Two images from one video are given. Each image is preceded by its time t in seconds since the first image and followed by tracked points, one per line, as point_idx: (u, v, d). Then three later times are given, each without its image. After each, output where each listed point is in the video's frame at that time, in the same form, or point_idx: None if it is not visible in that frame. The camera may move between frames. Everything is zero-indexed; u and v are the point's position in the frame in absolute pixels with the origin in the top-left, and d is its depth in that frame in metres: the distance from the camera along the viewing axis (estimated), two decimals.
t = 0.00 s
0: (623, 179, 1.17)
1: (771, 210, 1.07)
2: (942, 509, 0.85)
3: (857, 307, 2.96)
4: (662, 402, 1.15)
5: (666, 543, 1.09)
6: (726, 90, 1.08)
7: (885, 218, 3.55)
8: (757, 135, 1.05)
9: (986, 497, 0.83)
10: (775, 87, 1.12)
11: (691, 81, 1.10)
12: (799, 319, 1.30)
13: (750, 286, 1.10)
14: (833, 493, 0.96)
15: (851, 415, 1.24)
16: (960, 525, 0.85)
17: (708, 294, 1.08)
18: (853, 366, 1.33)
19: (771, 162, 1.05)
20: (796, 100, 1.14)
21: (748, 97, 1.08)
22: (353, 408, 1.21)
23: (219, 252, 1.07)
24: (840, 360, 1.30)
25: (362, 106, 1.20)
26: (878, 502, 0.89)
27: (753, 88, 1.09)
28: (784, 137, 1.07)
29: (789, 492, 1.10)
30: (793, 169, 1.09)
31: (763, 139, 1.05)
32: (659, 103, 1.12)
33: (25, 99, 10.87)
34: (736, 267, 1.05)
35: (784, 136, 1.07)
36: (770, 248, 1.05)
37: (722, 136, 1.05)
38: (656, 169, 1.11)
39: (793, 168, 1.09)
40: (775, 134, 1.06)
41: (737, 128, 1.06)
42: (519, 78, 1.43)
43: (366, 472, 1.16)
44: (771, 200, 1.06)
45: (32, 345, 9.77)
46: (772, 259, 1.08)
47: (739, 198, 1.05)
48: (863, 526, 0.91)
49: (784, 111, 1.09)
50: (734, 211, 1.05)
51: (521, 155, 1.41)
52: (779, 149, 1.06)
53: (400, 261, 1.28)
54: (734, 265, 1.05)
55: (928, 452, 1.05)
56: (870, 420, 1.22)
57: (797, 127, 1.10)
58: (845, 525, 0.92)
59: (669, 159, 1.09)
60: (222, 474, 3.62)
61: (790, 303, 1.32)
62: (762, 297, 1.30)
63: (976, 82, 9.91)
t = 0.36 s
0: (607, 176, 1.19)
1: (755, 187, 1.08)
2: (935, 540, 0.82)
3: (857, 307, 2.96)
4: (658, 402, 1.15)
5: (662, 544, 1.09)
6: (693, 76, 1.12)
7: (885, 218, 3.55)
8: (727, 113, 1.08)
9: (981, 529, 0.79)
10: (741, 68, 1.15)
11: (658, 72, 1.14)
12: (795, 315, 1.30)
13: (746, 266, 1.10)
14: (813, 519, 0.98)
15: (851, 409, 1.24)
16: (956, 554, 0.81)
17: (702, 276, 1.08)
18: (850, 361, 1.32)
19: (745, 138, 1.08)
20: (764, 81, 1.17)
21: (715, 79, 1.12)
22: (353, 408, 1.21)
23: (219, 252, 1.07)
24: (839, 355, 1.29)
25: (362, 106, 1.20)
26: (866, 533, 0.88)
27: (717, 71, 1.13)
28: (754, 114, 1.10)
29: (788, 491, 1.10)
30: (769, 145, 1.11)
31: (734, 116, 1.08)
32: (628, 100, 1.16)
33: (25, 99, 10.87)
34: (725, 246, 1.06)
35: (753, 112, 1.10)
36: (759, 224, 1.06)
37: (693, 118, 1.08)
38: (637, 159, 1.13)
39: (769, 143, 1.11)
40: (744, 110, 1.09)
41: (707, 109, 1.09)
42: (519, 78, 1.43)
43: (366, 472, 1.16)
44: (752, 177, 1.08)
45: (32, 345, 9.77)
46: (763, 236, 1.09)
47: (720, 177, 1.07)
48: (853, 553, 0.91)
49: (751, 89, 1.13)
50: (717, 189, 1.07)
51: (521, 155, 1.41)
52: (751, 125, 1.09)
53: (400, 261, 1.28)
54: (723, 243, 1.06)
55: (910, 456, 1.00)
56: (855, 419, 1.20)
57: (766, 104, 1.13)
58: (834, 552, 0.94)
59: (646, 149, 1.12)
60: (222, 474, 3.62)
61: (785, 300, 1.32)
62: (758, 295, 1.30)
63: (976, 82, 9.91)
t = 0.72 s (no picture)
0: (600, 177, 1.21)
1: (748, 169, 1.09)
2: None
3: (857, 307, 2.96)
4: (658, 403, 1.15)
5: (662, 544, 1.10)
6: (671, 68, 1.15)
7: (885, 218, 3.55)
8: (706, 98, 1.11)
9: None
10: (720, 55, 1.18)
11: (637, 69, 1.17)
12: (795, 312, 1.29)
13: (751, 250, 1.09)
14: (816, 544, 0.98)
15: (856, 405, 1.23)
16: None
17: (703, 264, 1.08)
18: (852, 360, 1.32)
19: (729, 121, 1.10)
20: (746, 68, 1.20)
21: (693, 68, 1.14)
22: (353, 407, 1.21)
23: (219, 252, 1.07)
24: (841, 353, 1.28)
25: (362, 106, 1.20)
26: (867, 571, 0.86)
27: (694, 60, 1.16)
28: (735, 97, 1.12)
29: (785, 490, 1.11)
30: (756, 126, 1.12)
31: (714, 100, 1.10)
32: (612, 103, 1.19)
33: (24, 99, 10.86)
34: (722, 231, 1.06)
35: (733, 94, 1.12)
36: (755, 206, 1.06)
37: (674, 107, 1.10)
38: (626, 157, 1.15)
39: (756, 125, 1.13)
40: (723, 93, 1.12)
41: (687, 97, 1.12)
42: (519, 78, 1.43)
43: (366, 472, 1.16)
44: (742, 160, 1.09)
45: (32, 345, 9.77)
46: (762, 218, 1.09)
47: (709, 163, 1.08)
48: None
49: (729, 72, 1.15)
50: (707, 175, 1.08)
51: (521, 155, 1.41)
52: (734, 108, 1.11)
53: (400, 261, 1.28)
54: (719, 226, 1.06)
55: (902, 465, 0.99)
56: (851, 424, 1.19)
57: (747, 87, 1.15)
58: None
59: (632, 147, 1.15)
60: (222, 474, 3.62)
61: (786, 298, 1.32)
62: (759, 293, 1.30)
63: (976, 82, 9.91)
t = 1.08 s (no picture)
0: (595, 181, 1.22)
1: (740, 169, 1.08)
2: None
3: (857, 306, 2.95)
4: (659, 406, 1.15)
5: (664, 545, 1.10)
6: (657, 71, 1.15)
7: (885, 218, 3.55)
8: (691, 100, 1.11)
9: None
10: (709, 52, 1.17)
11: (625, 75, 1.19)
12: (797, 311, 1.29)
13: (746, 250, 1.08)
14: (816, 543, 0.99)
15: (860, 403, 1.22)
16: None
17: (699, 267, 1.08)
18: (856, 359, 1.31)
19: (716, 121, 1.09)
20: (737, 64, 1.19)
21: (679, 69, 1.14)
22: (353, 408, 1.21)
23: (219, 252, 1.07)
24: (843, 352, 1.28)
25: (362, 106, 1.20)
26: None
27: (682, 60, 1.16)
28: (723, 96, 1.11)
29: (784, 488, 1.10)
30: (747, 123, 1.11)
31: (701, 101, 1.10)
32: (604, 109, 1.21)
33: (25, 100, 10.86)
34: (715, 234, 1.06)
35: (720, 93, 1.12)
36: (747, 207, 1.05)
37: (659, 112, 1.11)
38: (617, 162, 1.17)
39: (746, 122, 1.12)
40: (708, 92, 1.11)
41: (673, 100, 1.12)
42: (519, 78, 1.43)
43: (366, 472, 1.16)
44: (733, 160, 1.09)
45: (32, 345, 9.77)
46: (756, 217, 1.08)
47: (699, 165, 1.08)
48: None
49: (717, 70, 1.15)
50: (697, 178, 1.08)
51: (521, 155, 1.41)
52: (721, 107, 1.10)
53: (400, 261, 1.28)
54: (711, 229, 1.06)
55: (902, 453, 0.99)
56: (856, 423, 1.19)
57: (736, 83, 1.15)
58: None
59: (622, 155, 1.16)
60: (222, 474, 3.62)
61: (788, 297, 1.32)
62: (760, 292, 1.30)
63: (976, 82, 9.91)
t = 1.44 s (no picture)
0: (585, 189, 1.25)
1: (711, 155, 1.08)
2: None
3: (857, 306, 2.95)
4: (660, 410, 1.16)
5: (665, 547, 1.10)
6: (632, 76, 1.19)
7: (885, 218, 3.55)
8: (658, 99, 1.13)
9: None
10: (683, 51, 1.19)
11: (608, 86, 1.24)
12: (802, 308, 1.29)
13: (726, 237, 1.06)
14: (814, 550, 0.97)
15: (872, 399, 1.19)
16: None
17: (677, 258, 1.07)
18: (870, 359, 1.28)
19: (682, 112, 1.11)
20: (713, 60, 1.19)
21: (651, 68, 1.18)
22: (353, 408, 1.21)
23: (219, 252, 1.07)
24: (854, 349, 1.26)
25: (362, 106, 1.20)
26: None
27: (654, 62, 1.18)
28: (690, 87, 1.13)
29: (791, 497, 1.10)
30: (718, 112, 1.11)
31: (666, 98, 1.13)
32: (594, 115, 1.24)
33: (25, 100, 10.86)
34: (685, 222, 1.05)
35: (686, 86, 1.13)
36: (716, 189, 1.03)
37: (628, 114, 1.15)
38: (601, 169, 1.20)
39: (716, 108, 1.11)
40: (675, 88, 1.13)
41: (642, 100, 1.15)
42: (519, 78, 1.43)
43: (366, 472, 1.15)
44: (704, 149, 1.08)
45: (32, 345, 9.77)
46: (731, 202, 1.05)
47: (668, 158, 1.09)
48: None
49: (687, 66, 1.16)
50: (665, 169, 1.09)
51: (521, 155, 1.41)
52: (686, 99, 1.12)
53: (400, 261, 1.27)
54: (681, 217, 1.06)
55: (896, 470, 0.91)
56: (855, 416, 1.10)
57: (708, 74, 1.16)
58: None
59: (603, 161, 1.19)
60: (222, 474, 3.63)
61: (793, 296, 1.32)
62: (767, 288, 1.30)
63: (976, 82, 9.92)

□ □ □ □ □

Aim of the exercise => Each line from the one that contains "29: (791, 497, 1.10)" through the last line of the listing above should be written out exactly, and no other line.

Exercise output =>
29: (791, 497, 1.10)
30: (718, 112, 1.11)
31: (666, 98, 1.13)
32: (594, 115, 1.24)
33: (25, 100, 10.86)
34: (685, 222, 1.05)
35: (686, 86, 1.13)
36: (716, 189, 1.03)
37: (628, 114, 1.15)
38: (601, 169, 1.20)
39: (716, 108, 1.11)
40: (675, 88, 1.13)
41: (642, 100, 1.15)
42: (519, 78, 1.43)
43: (366, 472, 1.15)
44: (704, 149, 1.08)
45: (32, 345, 9.77)
46: (731, 202, 1.05)
47: (668, 158, 1.09)
48: None
49: (687, 66, 1.16)
50: (665, 169, 1.09)
51: (521, 155, 1.41)
52: (686, 99, 1.12)
53: (400, 261, 1.27)
54: (681, 217, 1.06)
55: (896, 470, 0.91)
56: (855, 416, 1.10)
57: (708, 74, 1.16)
58: None
59: (603, 161, 1.19)
60: (222, 474, 3.63)
61: (793, 296, 1.32)
62: (767, 288, 1.30)
63: (976, 82, 9.92)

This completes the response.